#### [Task to carry out]
Render the material below as a Markdown table with the columns "No." and "Entry", giving each non-blank line its own numbered row. Omit the picture placeholders.

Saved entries
────

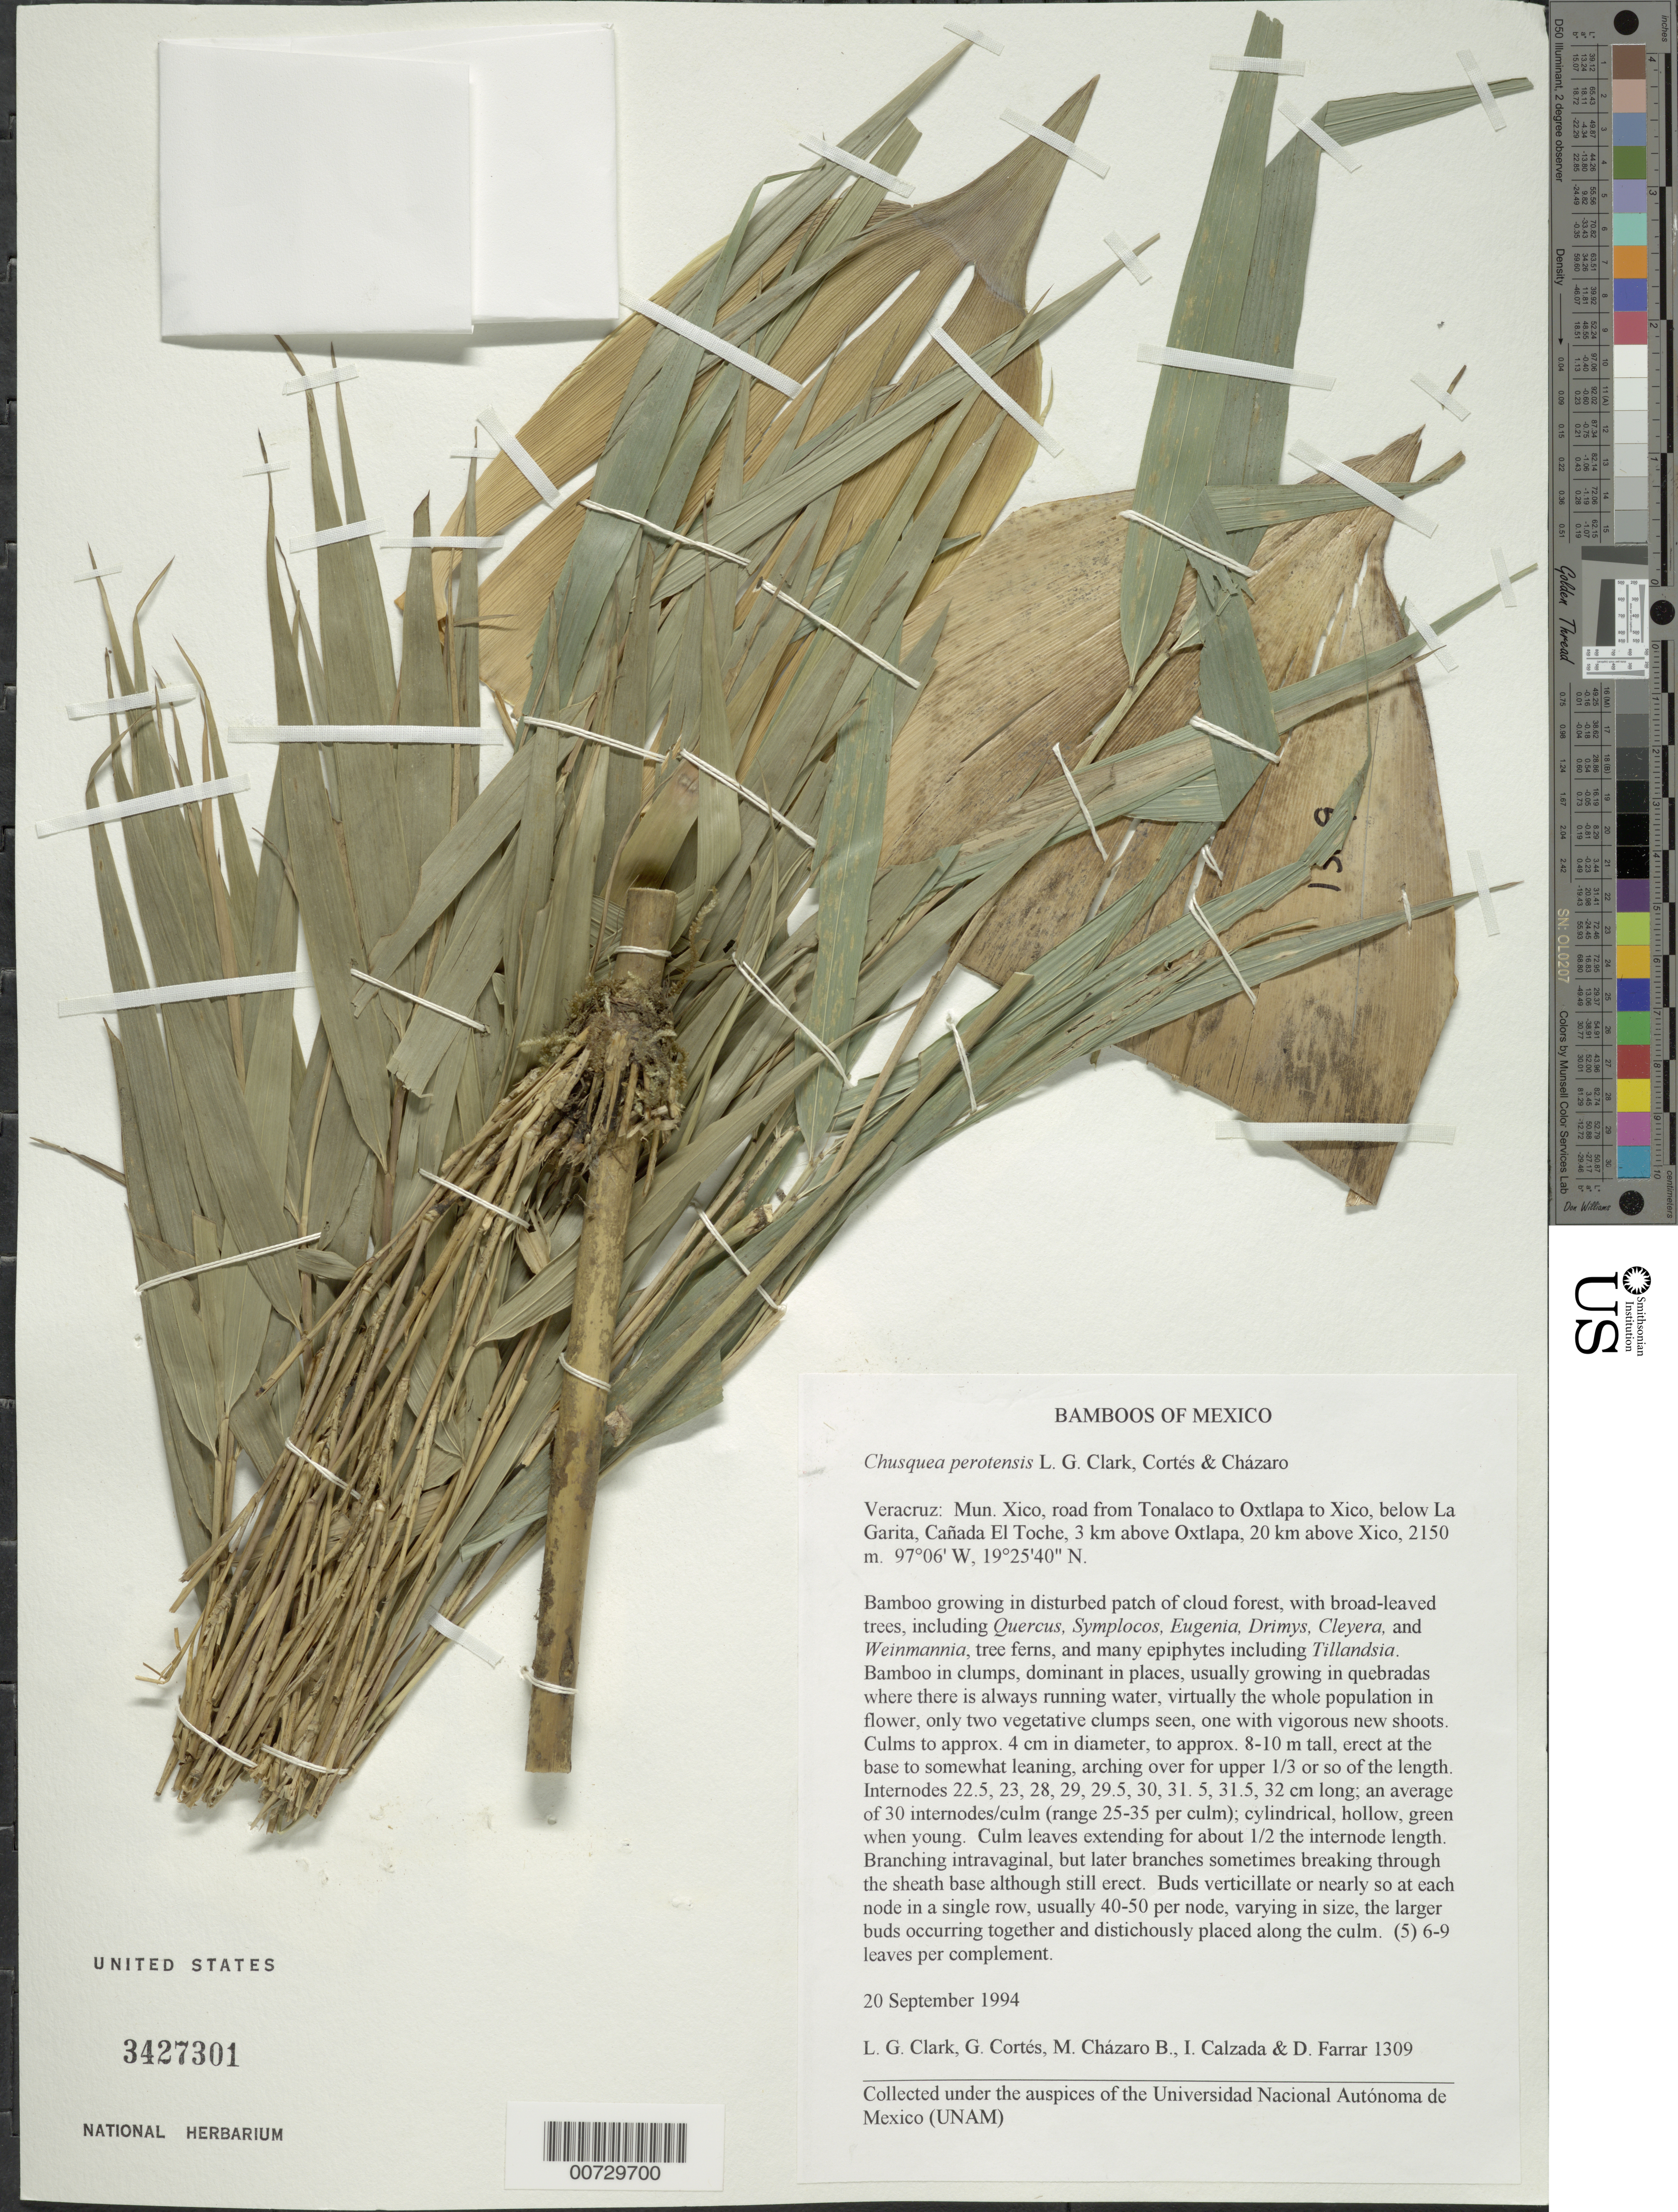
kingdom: Plantae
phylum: Tracheophyta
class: Liliopsida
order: Poales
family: Poaceae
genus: Chusquea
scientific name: Chusquea perotensis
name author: L.G. Clark et al.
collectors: L. G. Clark, G. Cortés R., M. de J. Cházaro Basáñoez, I. Calzada & D. R. Farrar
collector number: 1309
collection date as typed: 20 Sep 1994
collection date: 1994-09-20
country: Mexico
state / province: Veracruz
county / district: Xico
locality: Road to Tonalaco to Oxtlapa to Xico, below La Garita.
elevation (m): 2030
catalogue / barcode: US 3427301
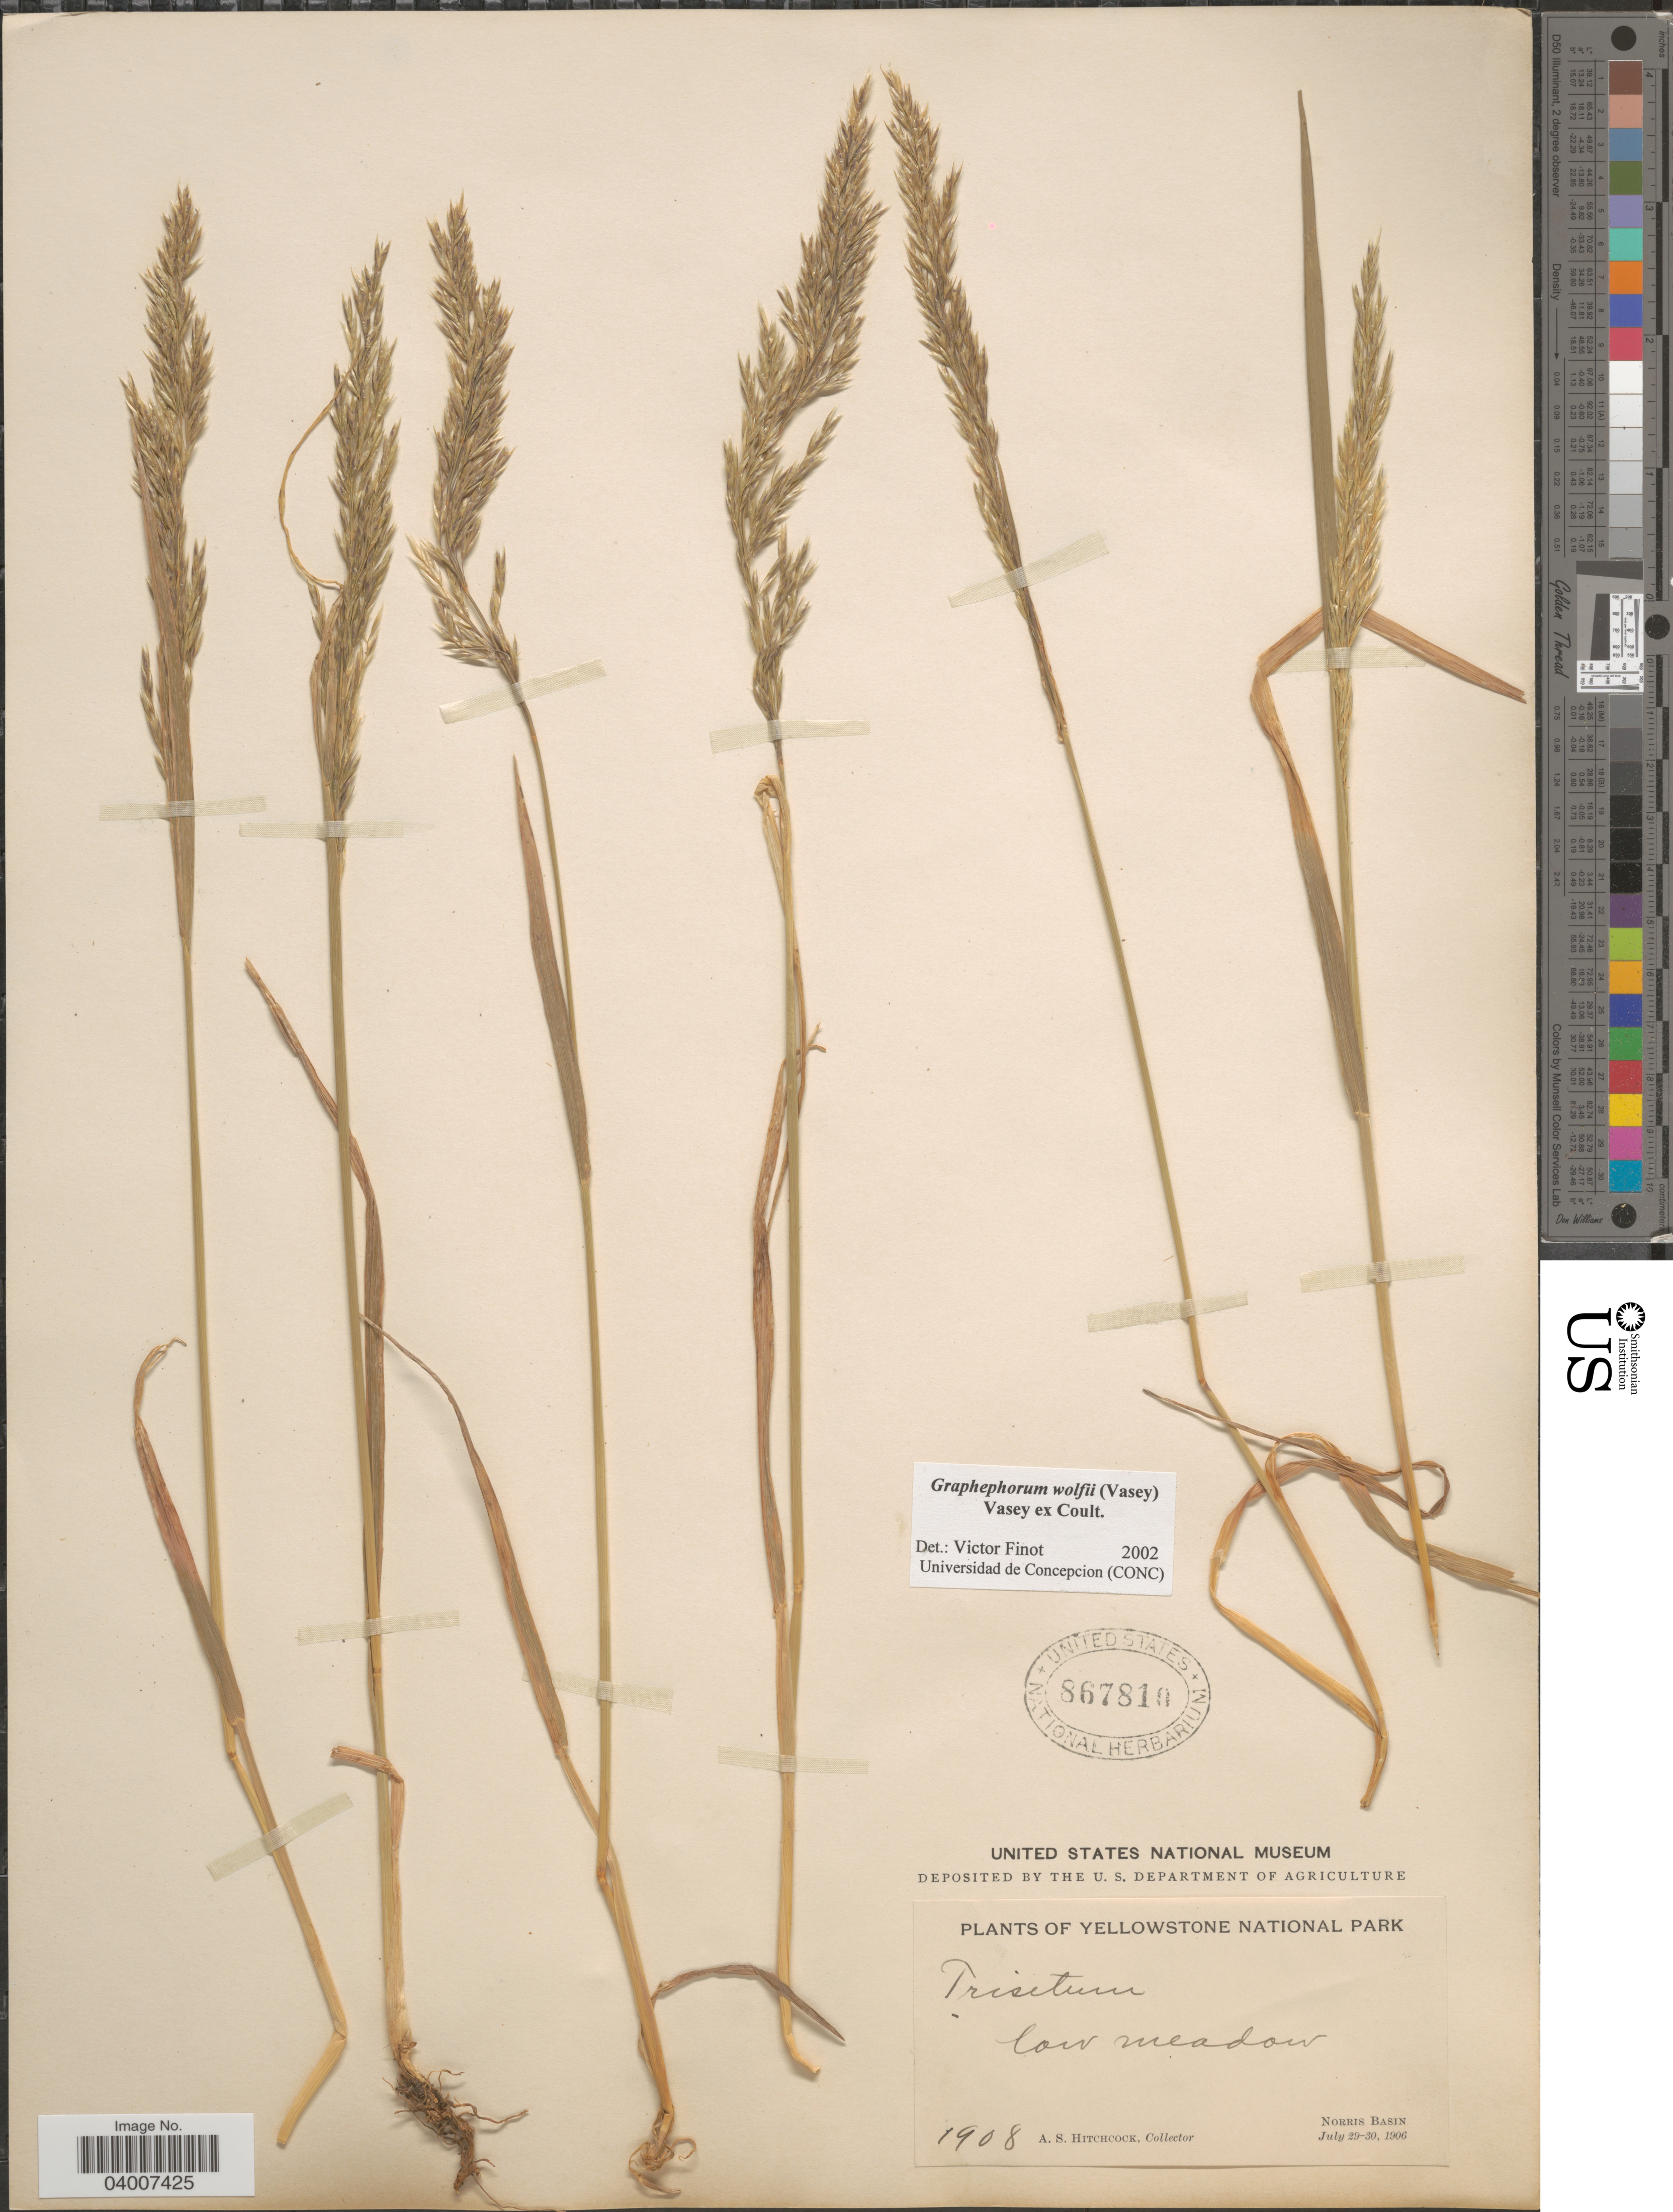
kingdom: Plantae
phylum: Tracheophyta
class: Liliopsida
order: Poales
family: Poaceae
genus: Graphephorum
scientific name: Graphephorum wolfii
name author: (E. Fourn.) Vasey ex Coult.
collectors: A. S. Hitchcock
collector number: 1908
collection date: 1906-07-29/1906-07-30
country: United States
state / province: Wyoming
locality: Yellowstone National Park. Norris Basin.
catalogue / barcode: US 867810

────

#### [Solved exercise]
| No. | Entry |
|---|---|
| 1 | kingdom: Plantae |
| 2 | phylum: Tracheophyta |
| 3 | class: Liliopsida |
| 4 | order: Poales |
| 5 | family: Poaceae |
| 6 | genus: Chusquea |
| 7 | scientific name: Chusquea perotensis |
| 8 | name author: L.G. Clark et al. |
| 9 | collectors: L. G. Clark, G. Cortés R., M. de J. Cházaro Basáñoez, I. Calzada & D. R. Farrar |
| 10 | collector number: 1309 |
| 11 | collection date as typed: 20 Sep 1994 |
| 12 | collection date: 1994-09-20 |
| 13 | country: Mexico |
| 14 | state / province: Veracruz |
| 15 | county / district: Xico |
| 16 | locality: Road to Tonalaco to Oxtlapa to Xico, below La Garita. |
| 17 | elevation (m): 2030 |
| 18 | catalogue / barcode: US 3427301 |
| 19 | kingdom: Plantae |
| 20 | phylum: Tracheophyta |
| 21 | class: Liliopsida |
| 22 | order: Poales |
| 23 | family: Poaceae |
| 24 | genus: Graphephorum |
| 25 | scientific name: Graphephorum wolfii |
| 26 | name author: (E. Fourn.) Vasey ex Coult. |
| 27 | collectors: A. S. Hitchcock |
| 28 | collector number: 1908 |
| 29 | collection date: 1906-07-29/1906-07-30 |
| 30 | country: United States |
| 31 | state / province: Wyoming |
| 32 | locality: Yellowstone National Park. Norris Basin. |
| 33 | catalogue / barcode: US 867810 |